Understanding the reasoning behind a home's price tag can make you a smarter buyer—and help you know exactly what you're getting for your money. Here are five factors that experienced real estate agents consider before slapping that "For Sale" sign on a home.
1. What's happening in your local housing market at any particular moment Current real estate market conditions—including how many houses are up for sale, and how fast they’re being snapped up—determine how a property should be priced. Low inventory creates a seller’s market with aggressive listing prices. A surplus of homes for sale results in overall lower asking prices.
Perhaps you know all that. But what you might not realize is how quickly it can all change.
“Markets can turn on a dime, and I find home buyers usually have old data in their heads; often, they’re lagging about six months to a year,” Vitali says.
That's why he recommends working with an experienced real estate agent who's familiar with the neighborhood you're shopping in and can assess whether a home is priced fairly—or not.
2. The (extremely specific) location of the house Yes, you’ve heard the old place-based adage (which we won't repeat here). But did you know how granular the idea of "location" gets? We're not just talking about being in a good neighborhood. Similar or even identical houses just streets apart from each other can have wildly different price tags based on things like traffic noise and access to quality schools, shops, and restaurants.
“The asking price also depends on what else is on the block; for example, is there a tear-down next door? And how old are the buildings to your right and left?” asks Sheldon Salnick, a Realtor® with Dreamtown Real Estate, in Chicago. “Is there a park nearby, or a dog run within five blocks?”
A quiet cul-de-sac or a busy thoroughfare will also affect the prices of homes on them, he notes, as will the direction the home faces (any hardened home shopper can tell you how much light affects the overall perception of a home).
And in most areas, properties with easy access to highways fetch higher dollars, Vitali adds.
3. The comps Often, Vitali says, sellers have a figure in mind based on nothing more than a wish. But real estate pros will do a comparable market analysis—what similar homes have recently sold for—before determining how to price a property.
“Historical data plays a huge role in setting a listing price; it's not a number just pulled out of the air. So find an agent who can interpret that data,” Vitali says.

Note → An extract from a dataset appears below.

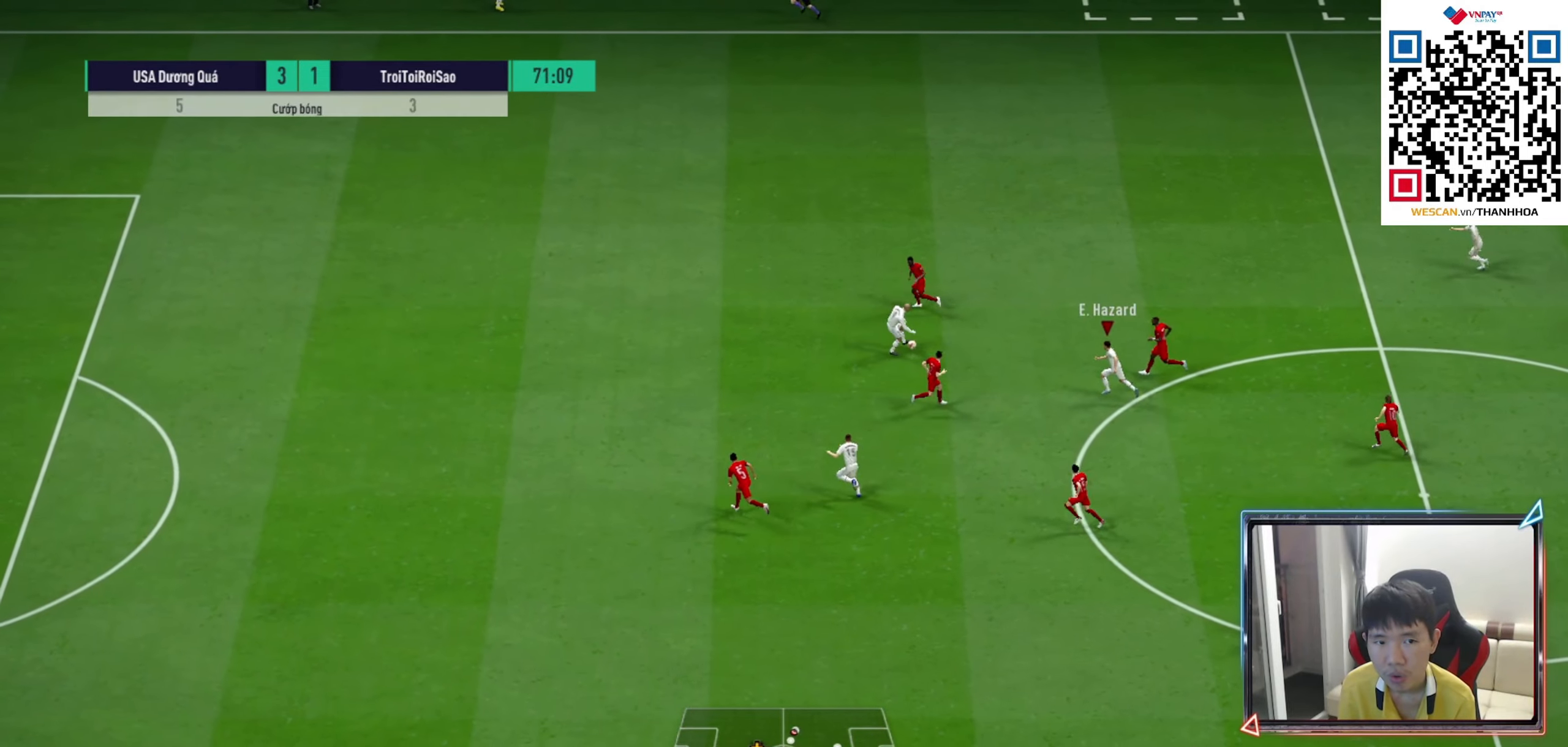
{"buttons": [], "left_stick": "down-left", "right_stick": "center", "events": [[167, "CROSS", "down"], [250, "CROSS", "up"], [500, "left_stick", "down-left"]]}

“The name of the game is what the competition is charging,” Salnick adds.
4. The amenities (and overall appeal) of the home Sure, size matters. But today’s demanding buyers are concerned with much more than square footage—all of which helps determine an asking price, Salnick says.

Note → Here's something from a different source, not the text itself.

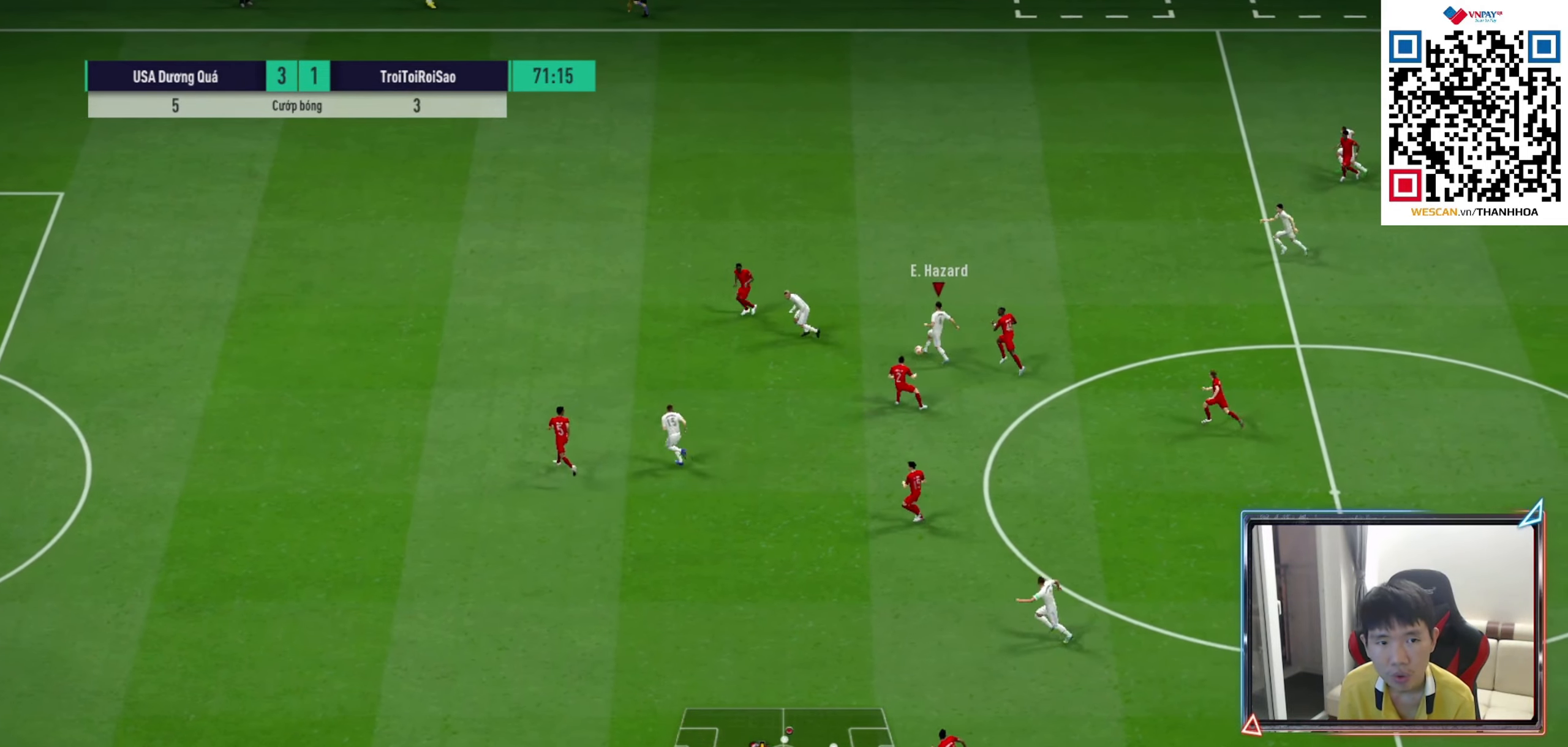
{"buttons": [], "left_stick": "down", "right_stick": "center", "events": [[167, "CROSS", "down"], [167, "L1", "down"], [250, "CROSS", "up"], [267, "L1", "up"], [333, "left_stick", "down"]]}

"Clients prefer new construction, brand-name appliances, and large bedrooms—[preferably] at least three on one floor if they have kids—plus a den or office,” Salnick says of the Chicago market. “Light plays a major role in the value of a house: The more windows, the more people enjoy the house. Ceiling heights factor in, too:10 feet and up are where it's all at.”
Additional features such as parking, central air conditioning, outdoor space, and floor plan also affect the sticker price.

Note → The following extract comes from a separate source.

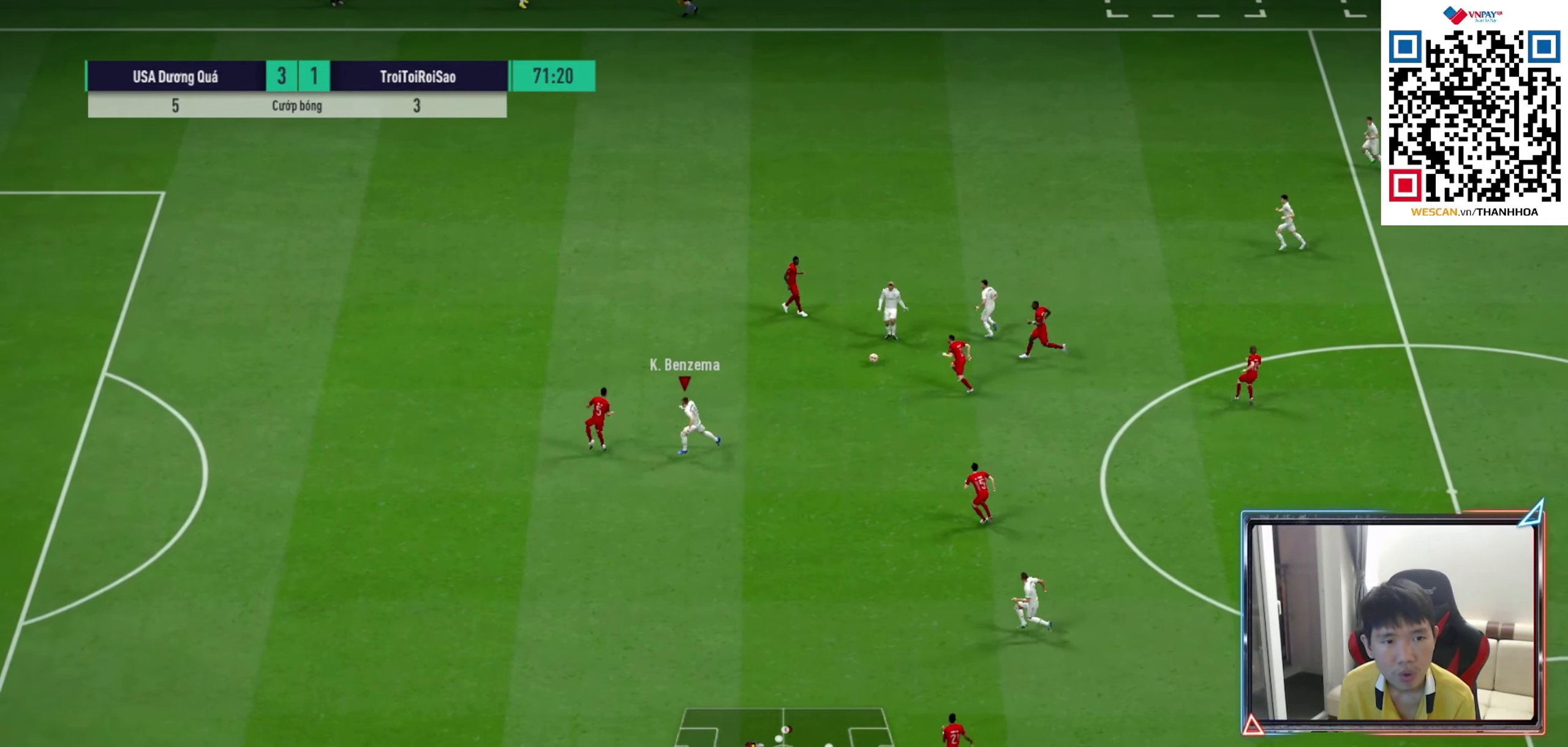
{"buttons": [], "left_stick": "down-right", "right_stick": "center", "events": [[250, "left_stick", "down-right"], [400, "CROSS", "down"], [467, "CROSS", "up"]]}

“Layout and functionality are huge; people want open layouts, so homes built in the '50s or '60s without open plans are priced lower,” Vitali says.
5. Age and condition of the home If you happen to fall for an aging, poorly maintained property that you're just dying to fix up, know this: You won't automatically see a deeply discounted price tag. It all depends on the home's location (see No. 2) and other factors we've discussed. But chances are good it won't cost the big bucks that a recently revamped home in the same neighborhood would, Vitali says.
If you want a newer, turnkey home, expect to pay more for that. Caveat: Even if a seller has done multiple upgrades, quality trumps quantity every time, Vitali says.
“If there’s been an addition to the house or some serious electrical work done in an unprofessional manner, that will reduce the sales price,” he says.